Dr. Michael Wayne

Bhutan: The Happiest Country in the World

I’ve been writing about Happiness for the last week, and discussing that happiness is something a Low Density Lifestyle can lead to.

Last week I discussed what happiness is, and I looked at the relationship between money and happiness.

Today I want to discuss the mountain country of Bhutan, which without a doubt is the happiest nation on the planet.

Bhutan, situated in the Himalayan mountains between India and China, doesn’t win this distinction because of the fact that they are a Buddhist nation.

Instead, they have achieved this honor because happiness is part of their economic and political system.

You see, where other countries measure their success by their Gross National Product, Bhutan measures their success by their Gross National Happiness.

Under the Bhutan Constitution, government programs – from agriculture to transportation to foreign trade — must be judged not by the economic benefits they may offer but by the happiness – the Gross National Happiness – they produce.

According to Prime Minister Jigme Thinley of Bhutan, the cause of the economic recession embracing the world right now is due to, “Greed, insatiable human greed.

“You see what a complete dedication to economic development ends up in,” he said, referring to the global economic crisis. “Industrialized societies have decided now that Gross National Product is a broken promise.”

“Happiness has usually been considered a utopian issue,” the Prime Minister states. “Individual’s quest for happiness and inner and outer freedom is the most precious endeavor, and society’s ideal of governance and polity should promote this endeavor.”

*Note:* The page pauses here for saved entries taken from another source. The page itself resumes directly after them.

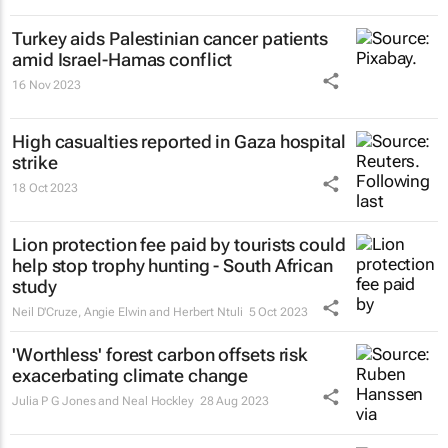
Turkey aids Palestinian cancer patients
amid Israel-Hamas conflict
16 Nov 2023
High casualties reported in Gaza hospital
strike
18 Oct 2023
Lion protection fee paid by tourists could
help stop trophy hunting - South African
study
Neil D'Cruze, Angie Elwin and Herbert Ntuli
5 Oct 2023
'Worthless' forest carbon offsets risk
exacerbating climate change
Julia P G Jones and Neal Hockley
28 Aug 2023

The goal of a Gross National Happiness is not happiness itself, the Prime Minister says, as happiness is a concept that each person must define for himself. Instead, the Bhutanese government aims to create the conditions for “the pursuit of Gross National Happiness, as happiness takes precedence over economic prosperity in our national development process.”

Karma Tshiteem is the secretary of the Gross National Happiness Commission, and his job is to quantify and measure the happiness quotient of the country.

To that end, the Bhutanese government produced an intricate model of well-being that features the four pillars, the nine domains and the 72 indicators of happiness.

Specifically, the government has determined that the four pillars of a happy society involve the economy, culture, the environment and good governance. It breaks these into nine domains: psychological well-being, ecology, health, education, culture, living standards, time use, community vitality and good governance, each with its own weighted and unweighted Gross National Happiness index.

All of this is to be analyzed using the 72 indicators. Under the domain of psychological well-being, for example, indicators include the frequencies of prayer and meditation and of feelings of selfishness, jealousy, calm, compassion, generosity and frustration as well as suicidal thoughts.

Granted, things are slower and much more easy going in Bhutan, so it’s no coincidence that they place a premium on quality of life.
700,000 people live in the kingdom, a country with one airport and two commercial planes, where the east can only be reached from the west after four days’ travel on mountain roads.

Cigarettes are banned and television was introduced just 10 years ago; traditional clothing and architecture are enforced by law and the capital city has no stoplight and just one traffic officer on duty.

But they prefer it that way. And they are interested in spreading their way of life to the rest of the world.

Imagine that. Imagine if the rest of the world measured their success by their Gross National Happiness.

Then my friends, we’d all be living in a Low Density Lifestyle world.